JUTAAN, atau mungkin puluhan juta pasang mata penonton menyaksikan secara langsung atau melalui layar kaca. Aksi Rara Isti Wulandari berkeliling sirkuit MotoGP di bawah guyuran hujan deras di Mandalika.
OLEH: M DANIAL
Ia membawa sebuah mangkuk berwarna emas berisi sesajen beserta peralatan semacam tongkat kecil. Yang diayun-ayunkan ke udara dan diputar-putar sambil melafalkan mantra sebagai pawang hujan. Hujan berangsur reda. Para pebalap pun memasuki lintasan sirkuit. Sontak viral di media sosial, menjadi perhatian media nasional dan internasional. Hampir menenggelamkan berita MotoGP.
Ritual yang dilakukan perempuan separuh baya itu merayu langit kelabu, mendapat reaksi dari berbagai kalangan, termasuk para ulama. Bermunculan beragam komentar mengenai pawang hujan. Praktik seperti itu sudah lama dikenal di berbagai daerah, yang dilakukan dengan cara berbeda-beda. Ada yang menyebutnya sebagai kearifan lokal nusantara.
Pawang hujan merupakan sebutan untuk seseorang yang dipercaya sebagai “orang pintar” dan punya “kelebihan mengendalikan cuaca dengan cara memindahkan awan penyebab hujan”. Jasa mereka biasa digunakan untuk pelaksanaan barbagai kegiatan atau acara keramaian. Seperti pesta pernikahan atau hajatan, pertandingan olahraga, maupun kegiatan resmi pemerintah. Ritual pawang Tujuannya agar tidak turun hujan dipercaya sebagai cara untuk menolak atau memindahkan hujan.

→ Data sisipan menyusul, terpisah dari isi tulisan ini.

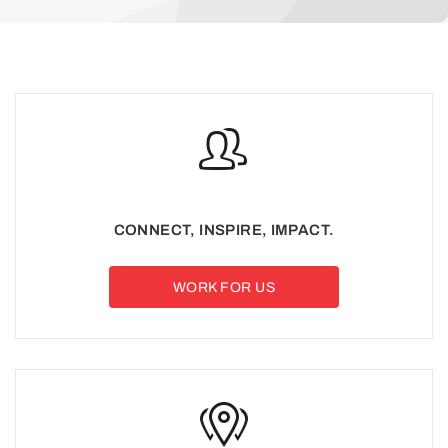
CONNECT, INSPIRE, IMPACT.
WORK FOR US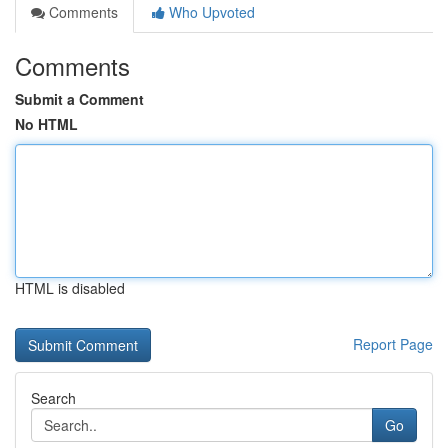
Comments
Who Upvoted
Comments
Submit a Comment
No HTML
HTML is disabled
Report Page
Search
Go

Keberadaan pawang hujan merupakan fakta yang sudah lama dikenal di nusantara. Kepercayaan bahwa ada orang yang memiliki kelebihan tertentu. Namun, menjadi pertanyaan adalah kepastian sejak kapan dikenal istilah pawang hujan, praktik yang dilakukan, dan membedakan mana yang lebih ampuh. Terhadap pertanyaan tersebut, perlu penelusuran tradisi pawang hujan di setiap daerah.

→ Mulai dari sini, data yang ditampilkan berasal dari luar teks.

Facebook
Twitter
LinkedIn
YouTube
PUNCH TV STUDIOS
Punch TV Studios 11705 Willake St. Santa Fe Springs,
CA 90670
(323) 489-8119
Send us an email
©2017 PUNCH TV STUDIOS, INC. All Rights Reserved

Dikutip dari kumparanNEWS, dalam cerita rakyat Betawi pada zaman dahulu diyakini tentang sepasang dewa-dewi yang diturunkan ke bumi untuk memerbaiki kondisi alam yang tidak seimbang. Dikenal sebagai nenek dan aki Bontot yang mengajari manusia mengelola bumi, mengenali tanda-tanda alam, serta memperkenalkan alam gaib.

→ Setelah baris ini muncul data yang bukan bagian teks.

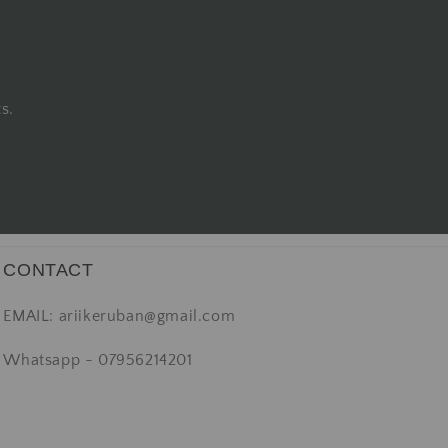
s.
CONTACT
EMAIL: ariikeruban@gmail.com
Whatsapp - 07956214201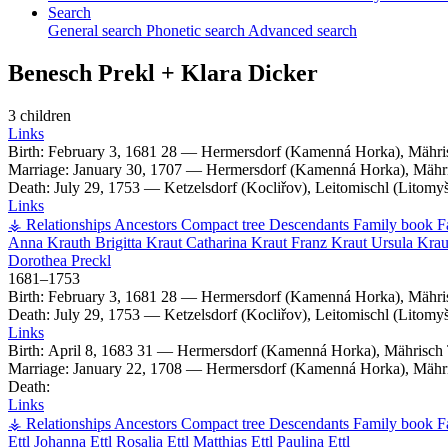
Search
General search
Phonetic search
Advanced search
Benesch
Prekl
+
Klara
Dicker
3 children
Links
Birth:
February 3, 1681
28
—
Hermersdorf (Kamenná Horka), Mähri
Marriage:
January 30, 1707
—
Hermersdorf (Kamenná Horka), Mähri
Death:
July 29, 1753
—
Ketzelsdorf (Kocliřov), Leitomischl (Litom
Links
⚶ Relationships
Ancestors
Compact tree
Descendants
Family book
F
Anna
Krauth
Brigitta
Kraut
Catharina
Kraut
Franz
Kraut
Ursula
Krau
Dorothea
Preckl
1681
–
1753
Birth:
February 3, 1681
28
—
Hermersdorf (Kamenná Horka), Mähri
Death:
July 29, 1753
—
Ketzelsdorf (Kocliřov), Leitomischl (Litom
Links
Birth:
April 8, 1683
31
—
Hermersdorf (Kamenná Horka), Mährisch 
Marriage:
January 22, 1708
—
Hermersdorf (Kamenná Horka), Mähri
Death:
Links
⚶ Relationships
Ancestors
Compact tree
Descendants
Family book
F
Ettl
Johanna
Ettl
Rosalia
Ettl
Matthias
Ettl
Paulina
Ettl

Menurut budayawan Betawi, Yahya Andi Saputra, cerita yang dituturkan secara turun-temurun itu tetap lestari di tengah masyarakat Betawi. Kisah nenek dan aki Bontot juga menjadi dasar eksistensi dari profesi unik dalam masyarakat Betawi yang dikenal dengan pawang hujan. Dalam praktiknya, pawang hujan tidak berarti menolak atau menghentikan hujan. Mereka hanya memindahkan awan mendung dari satu tempat ke tempat lain.